*RECORDED DATA*
BEGIN
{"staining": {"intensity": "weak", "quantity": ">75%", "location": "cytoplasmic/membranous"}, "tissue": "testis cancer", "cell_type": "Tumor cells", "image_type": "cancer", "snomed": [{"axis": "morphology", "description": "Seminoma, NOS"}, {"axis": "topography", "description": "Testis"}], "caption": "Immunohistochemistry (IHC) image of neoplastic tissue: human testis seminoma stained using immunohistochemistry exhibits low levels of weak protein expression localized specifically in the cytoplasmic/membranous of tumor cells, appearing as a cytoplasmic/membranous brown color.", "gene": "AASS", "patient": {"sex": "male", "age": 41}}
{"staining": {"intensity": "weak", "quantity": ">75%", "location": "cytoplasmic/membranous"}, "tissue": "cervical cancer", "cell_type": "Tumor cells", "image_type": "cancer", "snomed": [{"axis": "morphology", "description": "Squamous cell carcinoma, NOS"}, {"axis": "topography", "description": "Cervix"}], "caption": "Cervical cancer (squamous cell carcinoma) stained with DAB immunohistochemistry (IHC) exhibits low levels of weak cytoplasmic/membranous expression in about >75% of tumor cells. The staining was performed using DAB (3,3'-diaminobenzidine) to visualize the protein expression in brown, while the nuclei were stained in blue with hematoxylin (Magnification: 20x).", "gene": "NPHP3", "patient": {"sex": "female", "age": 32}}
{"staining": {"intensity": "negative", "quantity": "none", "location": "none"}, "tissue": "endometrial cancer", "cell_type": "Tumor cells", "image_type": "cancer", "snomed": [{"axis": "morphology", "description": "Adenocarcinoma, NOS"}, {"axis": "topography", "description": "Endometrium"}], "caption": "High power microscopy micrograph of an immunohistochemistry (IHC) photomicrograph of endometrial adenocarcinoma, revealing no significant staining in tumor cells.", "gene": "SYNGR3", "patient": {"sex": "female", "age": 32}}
END
*WORK INSTRUCTION*
Going line by line, set down the data above exactly as given.

*EXERCISE ANSWER*
{"staining": {"intensity": "weak", "quantity": ">75%", "location": "cytoplasmic/membranous"}, "tissue": "testis cancer", "cell_type": "Tumor cells", "image_type": "cancer", "snomed": [{"axis": "morphology", "description": "Seminoma, NOS"}, {"axis": "topography", "description": "Testis"}], "caption": "Immunohistochemistry (IHC) image of neoplastic tissue: human testis seminoma stained using immunohistochemistry exhibits low levels of weak protein expression localized specifically in the cytoplasmic/membranous of tumor cells, appearing as a cytoplasmic/membranous brown color.", "gene": "AASS", "patient": {"sex": "male", "age": 41}}
{"staining": {"intensity": "weak", "quantity": ">75%", "location": "cytoplasmic/membranous"}, "tissue": "cervical cancer", "cell_type": "Tumor cells", "image_type": "cancer", "snomed": [{"axis": "morphology", "description": "Squamous cell carcinoma, NOS"}, {"axis": "topography", "description": "Cervix"}], "caption": "Cervical cancer (squamous cell carcinoma) stained with DAB immunohistochemistry (IHC) exhibits low levels of weak cytoplasmic/membranous expression in about >75% of tumor cells. The staining was performed using DAB (3,3'-diaminobenzidine) to visualize the protein expression in brown, while the nuclei were stained in blue with hematoxylin (Magnification: 20x).", "gene": "NPHP3", "patient": {"sex": "female", "age": 32}}
{"staining": {"intensity": "negative", "quantity": "none", "location": "none"}, "tissue": "endometrial cancer", "cell_type": "Tumor cells", "image_type": "cancer", "snomed": [{"axis": "morphology", "description": "Adenocarcinoma, NOS"}, {"axis": "topography", "description": "Endometrium"}], "caption": "High power microscopy micrograph of an immunohistochemistry (IHC) photomicrograph of endometrial adenocarcinoma, revealing no significant staining in tumor cells.", "gene": "SYNGR3", "patient": {"sex": "female", "age": 32}}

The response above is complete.